The oil filler cap is a plastic or metal cap that covers an opening into the valve cover. It allows you to add oil when the dipstick indicates that you need it. Some cars have the crankcase vented through the filler cap. Oil which is added through the filler passes down through openings in the head into the oil sump at the bottom of the engine.
Oil filters are placed in the engine's oil system to strain dirt and abrasive materials out of the oil.
The oil filter cannot remove things that dilute the oil, such as gasoline and acids. Removing the solid material does help cut down on the possibility of acids forming. Removing the "grit" reduces the wear on the engine parts.
Modern passenger car engines use the "full flow" type of oil filters. With this type of filter, all of the oil passes through the filter before it reaches the engine bearings.

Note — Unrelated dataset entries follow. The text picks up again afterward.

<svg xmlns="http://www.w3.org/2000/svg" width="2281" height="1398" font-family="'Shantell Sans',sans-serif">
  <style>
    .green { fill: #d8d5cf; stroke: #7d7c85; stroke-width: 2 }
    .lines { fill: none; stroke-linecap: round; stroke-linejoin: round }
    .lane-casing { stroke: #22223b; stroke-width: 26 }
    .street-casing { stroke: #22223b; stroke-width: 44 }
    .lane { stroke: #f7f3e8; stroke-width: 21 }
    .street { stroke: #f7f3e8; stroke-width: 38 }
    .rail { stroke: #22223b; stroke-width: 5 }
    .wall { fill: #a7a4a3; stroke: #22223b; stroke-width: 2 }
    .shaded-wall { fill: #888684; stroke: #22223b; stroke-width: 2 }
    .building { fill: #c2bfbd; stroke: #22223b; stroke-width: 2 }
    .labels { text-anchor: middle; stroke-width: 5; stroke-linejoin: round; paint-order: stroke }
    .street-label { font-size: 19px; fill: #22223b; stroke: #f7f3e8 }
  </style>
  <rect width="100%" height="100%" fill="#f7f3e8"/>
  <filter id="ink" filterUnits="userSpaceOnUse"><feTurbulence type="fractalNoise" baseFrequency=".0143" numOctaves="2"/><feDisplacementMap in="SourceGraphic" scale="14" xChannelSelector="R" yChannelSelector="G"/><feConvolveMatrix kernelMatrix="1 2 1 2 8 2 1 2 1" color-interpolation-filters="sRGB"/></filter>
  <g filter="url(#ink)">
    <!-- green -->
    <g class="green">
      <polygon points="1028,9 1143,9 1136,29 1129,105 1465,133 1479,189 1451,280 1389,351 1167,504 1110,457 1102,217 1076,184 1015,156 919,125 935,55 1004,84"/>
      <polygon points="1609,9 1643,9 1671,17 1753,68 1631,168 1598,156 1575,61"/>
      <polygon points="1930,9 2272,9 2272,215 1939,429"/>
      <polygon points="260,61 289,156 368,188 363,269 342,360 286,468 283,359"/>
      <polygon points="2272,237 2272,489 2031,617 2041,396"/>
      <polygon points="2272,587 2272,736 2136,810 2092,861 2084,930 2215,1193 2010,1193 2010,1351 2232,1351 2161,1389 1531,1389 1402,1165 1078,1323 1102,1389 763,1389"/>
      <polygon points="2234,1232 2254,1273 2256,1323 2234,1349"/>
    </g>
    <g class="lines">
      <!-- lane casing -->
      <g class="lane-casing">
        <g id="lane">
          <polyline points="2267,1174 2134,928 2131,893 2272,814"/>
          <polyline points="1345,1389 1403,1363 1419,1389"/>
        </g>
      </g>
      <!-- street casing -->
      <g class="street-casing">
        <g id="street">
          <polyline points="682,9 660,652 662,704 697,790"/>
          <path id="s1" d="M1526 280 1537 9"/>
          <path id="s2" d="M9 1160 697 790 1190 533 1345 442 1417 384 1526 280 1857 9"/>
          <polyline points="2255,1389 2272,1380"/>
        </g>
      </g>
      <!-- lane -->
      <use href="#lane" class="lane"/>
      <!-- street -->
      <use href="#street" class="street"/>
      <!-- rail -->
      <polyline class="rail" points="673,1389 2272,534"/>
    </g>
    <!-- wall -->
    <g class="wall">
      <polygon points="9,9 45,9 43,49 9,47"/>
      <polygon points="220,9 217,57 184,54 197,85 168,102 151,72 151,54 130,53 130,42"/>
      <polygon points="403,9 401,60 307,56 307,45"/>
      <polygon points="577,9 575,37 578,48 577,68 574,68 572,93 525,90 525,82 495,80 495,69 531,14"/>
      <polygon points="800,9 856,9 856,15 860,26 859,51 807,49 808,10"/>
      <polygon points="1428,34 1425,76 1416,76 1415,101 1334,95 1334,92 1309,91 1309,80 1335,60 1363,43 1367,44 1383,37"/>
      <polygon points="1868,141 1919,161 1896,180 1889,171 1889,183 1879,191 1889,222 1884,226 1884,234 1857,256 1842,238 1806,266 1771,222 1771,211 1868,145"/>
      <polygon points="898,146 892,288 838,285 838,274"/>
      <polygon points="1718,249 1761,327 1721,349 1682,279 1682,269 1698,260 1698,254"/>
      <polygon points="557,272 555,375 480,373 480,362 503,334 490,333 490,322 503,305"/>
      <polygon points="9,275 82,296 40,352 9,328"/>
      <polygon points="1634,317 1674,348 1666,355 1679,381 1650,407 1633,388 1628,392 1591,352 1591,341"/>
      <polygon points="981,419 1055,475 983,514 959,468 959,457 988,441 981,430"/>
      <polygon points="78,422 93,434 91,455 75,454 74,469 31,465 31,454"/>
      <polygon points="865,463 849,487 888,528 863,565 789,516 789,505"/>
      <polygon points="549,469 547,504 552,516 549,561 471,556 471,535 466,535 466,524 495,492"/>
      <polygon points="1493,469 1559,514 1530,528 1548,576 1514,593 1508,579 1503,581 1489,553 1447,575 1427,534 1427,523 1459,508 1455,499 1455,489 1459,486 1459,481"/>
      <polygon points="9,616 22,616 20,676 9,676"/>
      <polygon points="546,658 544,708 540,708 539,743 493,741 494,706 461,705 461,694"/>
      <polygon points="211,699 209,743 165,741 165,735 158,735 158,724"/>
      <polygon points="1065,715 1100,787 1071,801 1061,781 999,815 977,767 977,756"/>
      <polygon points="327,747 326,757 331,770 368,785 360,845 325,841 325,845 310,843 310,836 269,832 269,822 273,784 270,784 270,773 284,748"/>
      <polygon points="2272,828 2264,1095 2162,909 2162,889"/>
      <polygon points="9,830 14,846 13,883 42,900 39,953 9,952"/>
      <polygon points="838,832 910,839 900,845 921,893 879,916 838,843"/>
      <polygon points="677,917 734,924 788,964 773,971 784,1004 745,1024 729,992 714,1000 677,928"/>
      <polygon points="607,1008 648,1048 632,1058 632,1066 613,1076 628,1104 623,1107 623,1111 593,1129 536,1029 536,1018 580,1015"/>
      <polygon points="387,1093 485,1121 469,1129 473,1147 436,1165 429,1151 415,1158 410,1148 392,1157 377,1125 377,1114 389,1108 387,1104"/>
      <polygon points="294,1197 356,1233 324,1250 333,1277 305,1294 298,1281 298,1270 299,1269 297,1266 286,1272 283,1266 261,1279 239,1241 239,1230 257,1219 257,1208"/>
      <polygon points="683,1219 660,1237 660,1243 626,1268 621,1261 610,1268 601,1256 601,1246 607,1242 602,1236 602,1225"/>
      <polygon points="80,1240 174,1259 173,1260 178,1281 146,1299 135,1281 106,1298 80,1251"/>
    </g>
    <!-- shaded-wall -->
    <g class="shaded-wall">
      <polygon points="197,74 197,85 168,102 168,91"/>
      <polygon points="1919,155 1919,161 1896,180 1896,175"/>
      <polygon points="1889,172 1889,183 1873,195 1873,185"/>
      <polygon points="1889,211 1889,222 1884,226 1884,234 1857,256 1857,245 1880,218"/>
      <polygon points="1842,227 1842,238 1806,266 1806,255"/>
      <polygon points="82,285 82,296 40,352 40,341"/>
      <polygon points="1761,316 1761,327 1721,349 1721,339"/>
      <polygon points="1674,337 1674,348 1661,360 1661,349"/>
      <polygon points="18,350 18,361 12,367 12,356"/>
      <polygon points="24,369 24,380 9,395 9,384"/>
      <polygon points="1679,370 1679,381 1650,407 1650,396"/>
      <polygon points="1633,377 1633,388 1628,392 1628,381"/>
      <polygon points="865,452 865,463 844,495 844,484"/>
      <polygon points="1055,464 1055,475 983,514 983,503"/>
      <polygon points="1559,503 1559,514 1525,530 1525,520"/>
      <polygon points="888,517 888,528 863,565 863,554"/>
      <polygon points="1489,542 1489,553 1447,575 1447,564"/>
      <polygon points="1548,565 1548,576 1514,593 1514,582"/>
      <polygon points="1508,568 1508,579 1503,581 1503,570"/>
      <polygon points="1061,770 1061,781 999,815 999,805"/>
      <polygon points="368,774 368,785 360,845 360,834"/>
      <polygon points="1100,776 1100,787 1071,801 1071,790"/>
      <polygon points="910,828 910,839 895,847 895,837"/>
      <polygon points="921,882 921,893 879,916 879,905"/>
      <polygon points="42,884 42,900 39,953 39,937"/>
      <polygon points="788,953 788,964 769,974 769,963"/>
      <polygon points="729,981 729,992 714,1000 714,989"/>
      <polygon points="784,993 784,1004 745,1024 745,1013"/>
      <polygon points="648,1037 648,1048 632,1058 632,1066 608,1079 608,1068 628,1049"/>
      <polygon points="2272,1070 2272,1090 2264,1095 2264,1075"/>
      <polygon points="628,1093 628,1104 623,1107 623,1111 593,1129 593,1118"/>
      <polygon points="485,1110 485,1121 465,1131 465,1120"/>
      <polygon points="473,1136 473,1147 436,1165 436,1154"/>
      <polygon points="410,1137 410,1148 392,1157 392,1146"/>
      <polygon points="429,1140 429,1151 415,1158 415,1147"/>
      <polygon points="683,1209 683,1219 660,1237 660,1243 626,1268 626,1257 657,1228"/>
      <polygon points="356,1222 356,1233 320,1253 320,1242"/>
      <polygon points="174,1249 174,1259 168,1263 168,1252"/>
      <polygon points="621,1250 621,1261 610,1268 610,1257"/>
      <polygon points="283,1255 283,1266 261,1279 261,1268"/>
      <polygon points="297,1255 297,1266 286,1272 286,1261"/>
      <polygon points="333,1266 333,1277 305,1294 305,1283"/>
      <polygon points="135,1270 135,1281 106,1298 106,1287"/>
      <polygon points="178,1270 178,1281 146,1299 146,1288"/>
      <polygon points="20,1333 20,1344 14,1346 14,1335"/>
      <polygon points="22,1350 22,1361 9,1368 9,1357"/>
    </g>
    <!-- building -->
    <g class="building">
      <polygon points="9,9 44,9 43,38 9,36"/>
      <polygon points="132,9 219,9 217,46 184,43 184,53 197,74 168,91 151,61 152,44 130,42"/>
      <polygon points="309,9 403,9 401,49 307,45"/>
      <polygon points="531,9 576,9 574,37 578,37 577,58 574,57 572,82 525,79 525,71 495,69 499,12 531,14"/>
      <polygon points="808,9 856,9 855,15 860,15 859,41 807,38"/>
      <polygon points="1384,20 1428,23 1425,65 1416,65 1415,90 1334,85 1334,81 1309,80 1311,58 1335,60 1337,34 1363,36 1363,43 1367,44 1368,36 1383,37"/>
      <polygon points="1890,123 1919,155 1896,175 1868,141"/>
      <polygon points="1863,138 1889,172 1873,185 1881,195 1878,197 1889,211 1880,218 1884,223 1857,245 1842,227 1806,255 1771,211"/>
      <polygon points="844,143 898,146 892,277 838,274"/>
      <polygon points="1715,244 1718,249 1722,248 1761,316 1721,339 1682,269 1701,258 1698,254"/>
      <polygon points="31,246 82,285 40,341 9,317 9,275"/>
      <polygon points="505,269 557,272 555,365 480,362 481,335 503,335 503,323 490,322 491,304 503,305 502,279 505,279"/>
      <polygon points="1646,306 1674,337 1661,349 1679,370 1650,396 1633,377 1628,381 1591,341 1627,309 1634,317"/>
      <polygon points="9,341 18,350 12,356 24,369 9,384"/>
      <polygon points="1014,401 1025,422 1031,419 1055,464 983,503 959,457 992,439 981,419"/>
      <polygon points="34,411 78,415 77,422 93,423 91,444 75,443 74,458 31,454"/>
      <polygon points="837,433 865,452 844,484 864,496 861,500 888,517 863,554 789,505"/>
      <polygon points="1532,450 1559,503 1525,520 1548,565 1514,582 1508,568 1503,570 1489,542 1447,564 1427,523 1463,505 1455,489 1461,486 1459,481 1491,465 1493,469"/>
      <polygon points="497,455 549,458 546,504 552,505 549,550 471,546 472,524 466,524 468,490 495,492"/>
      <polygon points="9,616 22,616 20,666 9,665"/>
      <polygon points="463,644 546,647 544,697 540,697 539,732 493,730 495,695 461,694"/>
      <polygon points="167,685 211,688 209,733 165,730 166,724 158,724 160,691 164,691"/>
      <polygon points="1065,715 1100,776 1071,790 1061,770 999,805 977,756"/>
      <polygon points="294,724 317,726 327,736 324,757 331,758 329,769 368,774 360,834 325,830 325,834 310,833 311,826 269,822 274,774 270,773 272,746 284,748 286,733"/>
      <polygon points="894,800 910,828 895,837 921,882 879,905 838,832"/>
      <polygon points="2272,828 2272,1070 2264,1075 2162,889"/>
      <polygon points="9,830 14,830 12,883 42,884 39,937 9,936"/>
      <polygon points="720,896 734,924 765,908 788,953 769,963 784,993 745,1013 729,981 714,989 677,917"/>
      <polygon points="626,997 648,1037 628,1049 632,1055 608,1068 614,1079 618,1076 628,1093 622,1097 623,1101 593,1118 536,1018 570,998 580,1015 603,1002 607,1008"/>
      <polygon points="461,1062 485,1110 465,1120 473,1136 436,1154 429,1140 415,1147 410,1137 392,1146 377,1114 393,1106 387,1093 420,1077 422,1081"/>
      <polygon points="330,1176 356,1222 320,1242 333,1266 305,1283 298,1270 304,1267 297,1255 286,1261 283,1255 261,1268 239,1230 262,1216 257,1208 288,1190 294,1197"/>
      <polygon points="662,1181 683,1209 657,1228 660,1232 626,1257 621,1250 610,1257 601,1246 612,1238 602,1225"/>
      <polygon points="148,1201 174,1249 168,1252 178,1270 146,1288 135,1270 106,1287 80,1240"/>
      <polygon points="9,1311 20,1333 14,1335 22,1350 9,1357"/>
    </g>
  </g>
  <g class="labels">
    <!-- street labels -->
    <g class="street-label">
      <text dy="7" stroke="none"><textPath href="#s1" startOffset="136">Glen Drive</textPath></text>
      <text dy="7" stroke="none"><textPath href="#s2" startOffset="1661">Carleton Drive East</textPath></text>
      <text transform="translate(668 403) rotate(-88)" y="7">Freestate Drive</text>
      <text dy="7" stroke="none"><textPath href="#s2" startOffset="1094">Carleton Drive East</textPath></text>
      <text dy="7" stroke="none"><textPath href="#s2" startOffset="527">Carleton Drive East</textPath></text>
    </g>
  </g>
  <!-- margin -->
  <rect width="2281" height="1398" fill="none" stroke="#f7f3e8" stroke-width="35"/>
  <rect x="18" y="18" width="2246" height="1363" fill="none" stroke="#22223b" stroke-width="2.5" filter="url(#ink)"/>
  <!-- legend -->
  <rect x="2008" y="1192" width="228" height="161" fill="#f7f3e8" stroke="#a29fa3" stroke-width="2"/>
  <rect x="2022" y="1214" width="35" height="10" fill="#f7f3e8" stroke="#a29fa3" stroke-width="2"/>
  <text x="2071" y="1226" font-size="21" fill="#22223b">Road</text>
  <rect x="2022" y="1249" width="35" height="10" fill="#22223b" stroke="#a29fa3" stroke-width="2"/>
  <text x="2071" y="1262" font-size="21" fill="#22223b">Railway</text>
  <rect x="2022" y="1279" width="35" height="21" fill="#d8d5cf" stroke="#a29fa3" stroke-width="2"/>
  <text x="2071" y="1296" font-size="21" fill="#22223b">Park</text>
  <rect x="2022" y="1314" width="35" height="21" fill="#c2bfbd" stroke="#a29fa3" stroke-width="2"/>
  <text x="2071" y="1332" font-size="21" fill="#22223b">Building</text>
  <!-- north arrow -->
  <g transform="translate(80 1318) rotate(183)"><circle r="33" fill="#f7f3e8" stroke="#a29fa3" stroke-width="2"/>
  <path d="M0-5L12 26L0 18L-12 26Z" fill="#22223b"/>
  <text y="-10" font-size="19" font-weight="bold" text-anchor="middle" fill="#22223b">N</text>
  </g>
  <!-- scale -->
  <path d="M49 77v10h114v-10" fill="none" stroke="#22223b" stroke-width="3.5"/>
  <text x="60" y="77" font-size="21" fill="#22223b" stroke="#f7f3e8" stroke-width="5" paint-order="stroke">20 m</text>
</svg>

If a filter becomes clogged, a bypass valve allows oil to continue to reach the bearings. The most common type of oil filter is a cartridge type. Oil filters are disposable; at prescribed intervals, this filter is removed, replaced and thrown away. Most states now require that oil filters be drained completely before disposal, which adds to the cost of an oil change, but helps to reduce pollution.
Within the engine is a variety of pathways for oil to be sent to moving parts. These pathways are designed to deliver the same pressure of fresh lubricating oil to all parts. If the pathways become clogged, the affected parts will lock together. This usually destroys parts that are not lubricated, and often ruins the entire engine.
The oil passages are cleverly drilled into the connecting parts of the engine, which allows the highly mobile ones (like the pistons) to have ample lubrication. Originating at the oil pump, they flow through all of the major components of the engine. In the case of the pistons and rods, the passages are designed to open each time the holes in the crankshaft and rods align.
At the bottom of the crankcase is the container containing the lifeblood of the engine. Usually constructed of thin steel, it collects the oil as it flows down from the sides of the crankcase. The pan is shaped into a deeper section, where the oil pump is located. At the bottom of the pan is the drain plug, which is used to drain the oil. The plug is often made with a magnet in it, which collects metal fragments from the oil.
Engine oil gets quite hot as it removes heat from the cylinder walls, pistons, and other engine parts, so we need to have a way to cool the oil off. Usually this happens when the airstream passes over the oil pan. Also, the cooling system is doing its job of keeping the engine temperature down so that the oil doesn't have too much to contend with. Routinely, the oil loses some heat as it goes through the oil filter and also as the whole engine gives off heat. For all of these reasons, it's unusual for the oil to become overheated. However, there are some situations when special equipment needs to be added to keep the oil temperature down. Heavy duty engines, and normal duty engines that are carrying heavy loads are often equipped with oil coolers. Also, almost all air-cooled engines have oil coolers. There are several types of oil coolers. One type fits between the oil filter and engine block. It's a compartment passageway made up of thin disks. The oil is forced through this passage, where engine coolant circulates around it, and cools it off. A different type of oil cooler "borrows" a small section of the coolant radiator and gets cooled off the same way as the coolant does; forced air from the grille and the fan.
A recent development is the serpentine belt, so named because they wind around all of the pulleys driven by the crankshaft pulley. This design saves space, but if it breaks, everything it drives comes to a stop.